Closed ben-xD closed 4 years ago
Could you also explain about the camera intrinsics, $Kp_j$. How does 3D pose ($p_j$) multiplied by K give you the 2D coordinates. I know you mean you're doing 3D→2D projection, but I don't know how this multiplication is helpful
From a h36m data fetcher code:
Params:
subject: The subject number in 1, 5, 6, 7, 8, 9 and 11.
action: The action number in the range between 1 and 16.
sub_action: The sub-action number 1 or 2.
camera: The camera number in the range between 1 and 4.
So I don't see how S15678 actually works here.

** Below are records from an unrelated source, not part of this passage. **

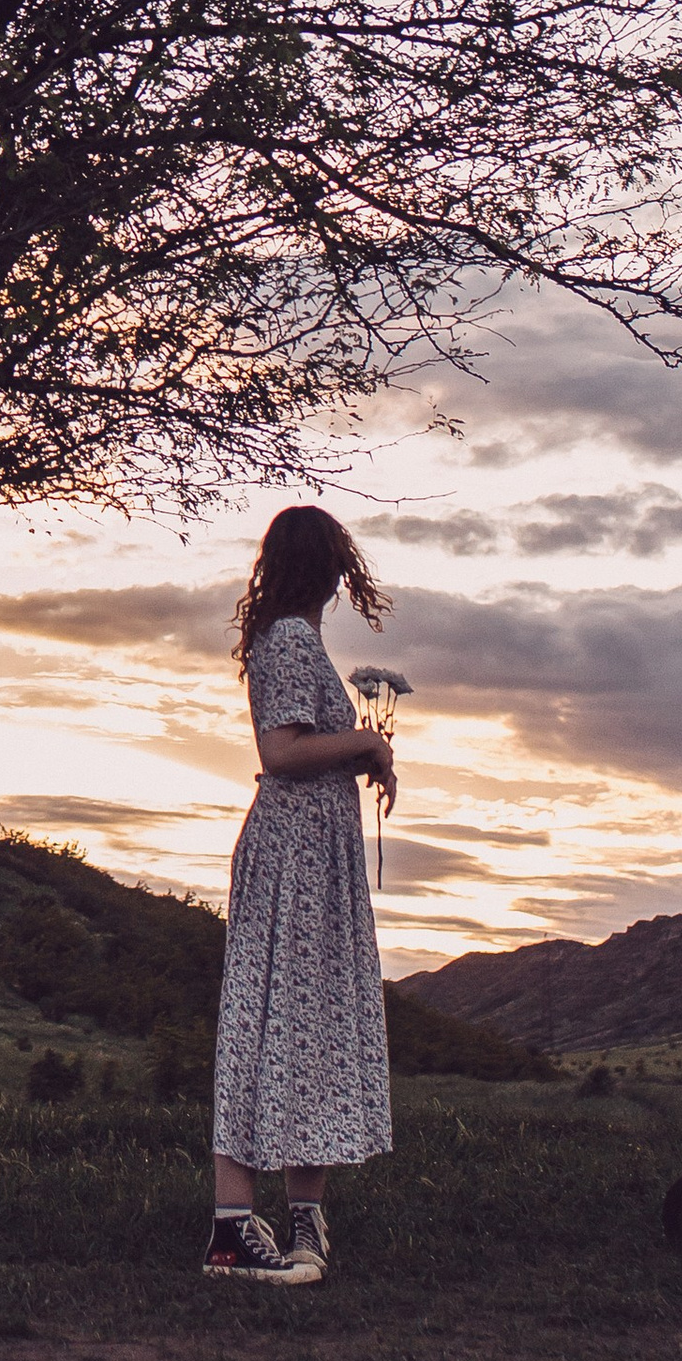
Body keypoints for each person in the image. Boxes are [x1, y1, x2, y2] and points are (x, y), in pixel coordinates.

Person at [204, 502, 397, 1284]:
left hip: (315, 858)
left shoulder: (297, 640)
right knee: (269, 1018)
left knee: (305, 1025)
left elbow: (309, 749)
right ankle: (232, 1227)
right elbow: (281, 751)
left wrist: (363, 756)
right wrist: (366, 740)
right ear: (325, 567)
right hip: (292, 856)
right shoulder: (287, 638)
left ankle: (303, 1222)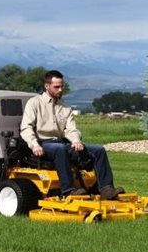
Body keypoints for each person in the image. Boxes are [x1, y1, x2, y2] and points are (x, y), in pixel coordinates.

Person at [20, 70, 124, 200]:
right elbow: (26, 128)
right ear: (47, 86)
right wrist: (34, 145)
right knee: (61, 149)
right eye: (56, 87)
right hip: (43, 144)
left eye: (62, 86)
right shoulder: (34, 103)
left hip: (61, 143)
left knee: (98, 150)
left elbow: (71, 129)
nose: (60, 90)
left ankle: (106, 189)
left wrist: (76, 141)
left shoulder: (65, 107)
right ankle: (68, 190)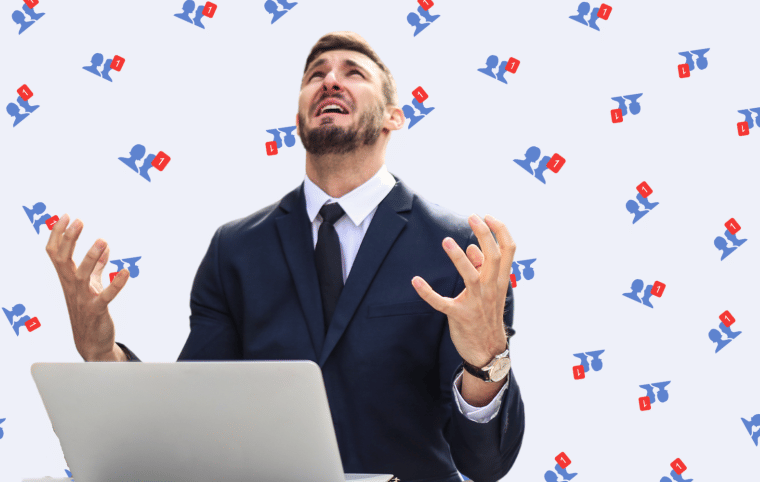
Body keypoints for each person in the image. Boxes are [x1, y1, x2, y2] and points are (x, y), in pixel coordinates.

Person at [45, 31, 524, 482]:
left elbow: (485, 463)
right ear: (297, 121)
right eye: (315, 75)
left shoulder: (462, 251)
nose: (330, 79)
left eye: (353, 72)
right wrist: (101, 353)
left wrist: (486, 359)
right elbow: (190, 420)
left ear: (393, 118)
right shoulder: (234, 250)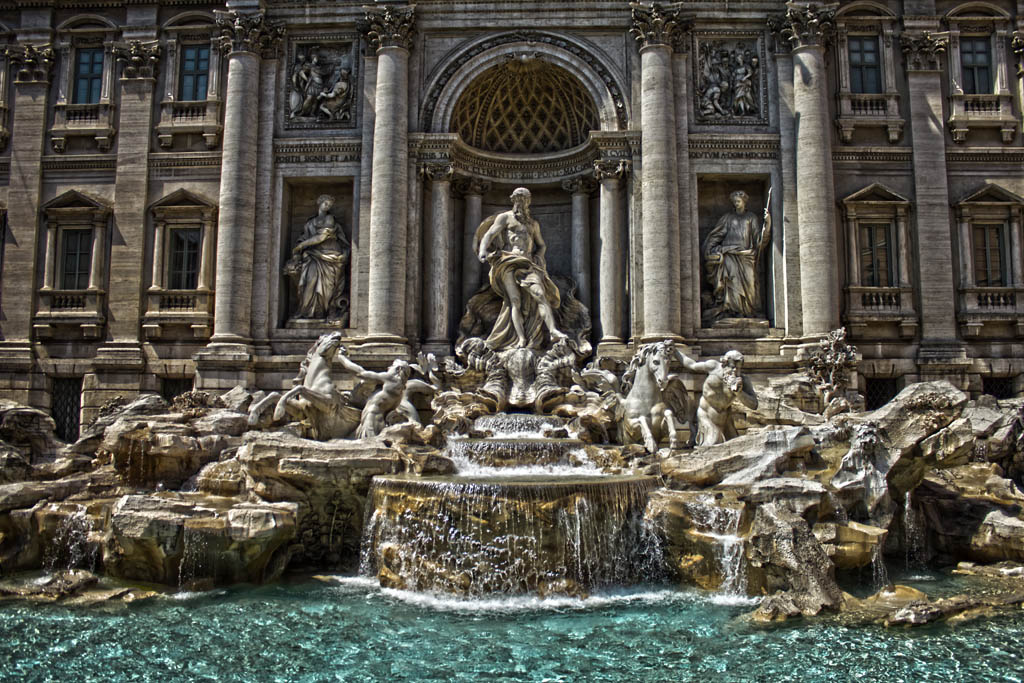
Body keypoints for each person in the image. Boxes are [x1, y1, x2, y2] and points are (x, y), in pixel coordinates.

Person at [476, 187, 566, 350]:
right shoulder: (505, 218)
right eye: (518, 199)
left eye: (524, 199)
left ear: (528, 202)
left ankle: (553, 331)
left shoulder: (533, 224)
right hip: (508, 261)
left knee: (540, 295)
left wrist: (539, 258)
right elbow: (489, 234)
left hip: (528, 263)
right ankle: (521, 339)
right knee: (514, 301)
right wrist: (483, 250)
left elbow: (541, 245)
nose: (521, 202)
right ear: (513, 201)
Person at [702, 189, 771, 320]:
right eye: (734, 202)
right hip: (730, 255)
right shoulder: (727, 218)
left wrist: (767, 224)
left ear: (744, 202)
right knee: (731, 282)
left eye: (738, 201)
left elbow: (759, 241)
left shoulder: (751, 218)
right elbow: (716, 236)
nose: (736, 204)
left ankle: (748, 312)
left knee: (750, 285)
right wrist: (711, 249)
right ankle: (731, 311)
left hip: (747, 256)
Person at [285, 194, 350, 321]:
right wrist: (299, 248)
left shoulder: (330, 219)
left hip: (331, 256)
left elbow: (321, 237)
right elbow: (303, 238)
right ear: (319, 203)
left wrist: (302, 245)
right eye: (326, 204)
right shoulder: (310, 222)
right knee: (309, 283)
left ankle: (323, 312)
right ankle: (306, 311)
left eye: (330, 205)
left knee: (327, 288)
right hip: (313, 256)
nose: (328, 207)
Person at [675, 348, 758, 446]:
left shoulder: (743, 381)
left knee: (736, 447)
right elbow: (691, 365)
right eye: (732, 367)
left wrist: (739, 393)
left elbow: (754, 405)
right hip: (706, 414)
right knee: (712, 445)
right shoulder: (713, 366)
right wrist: (675, 351)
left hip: (725, 418)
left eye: (738, 368)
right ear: (724, 363)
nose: (735, 370)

In the paper that you said you followed (Generating Multiple Hypotheses for 3D Human Pose Estimation with Mixture Density Network), they mention
For the Human3.6M dataset, we follow the standard protocol of using S1, S5, S6, S7 and S8 for training, and S9 and S11 for testing
Therefore, now I know you just meant a combination of S1, S5, S6, S7 and S8. This was a little challenging to decipher as not everyone has access to the Human3.6M, as they've made it very difficult to attain this dataset. If anyone has this dataset, please let me know.
Thanks for your nice work, the paper is a nice read.
I do not understand this: "We use S15678 as our initial population". What is S15678?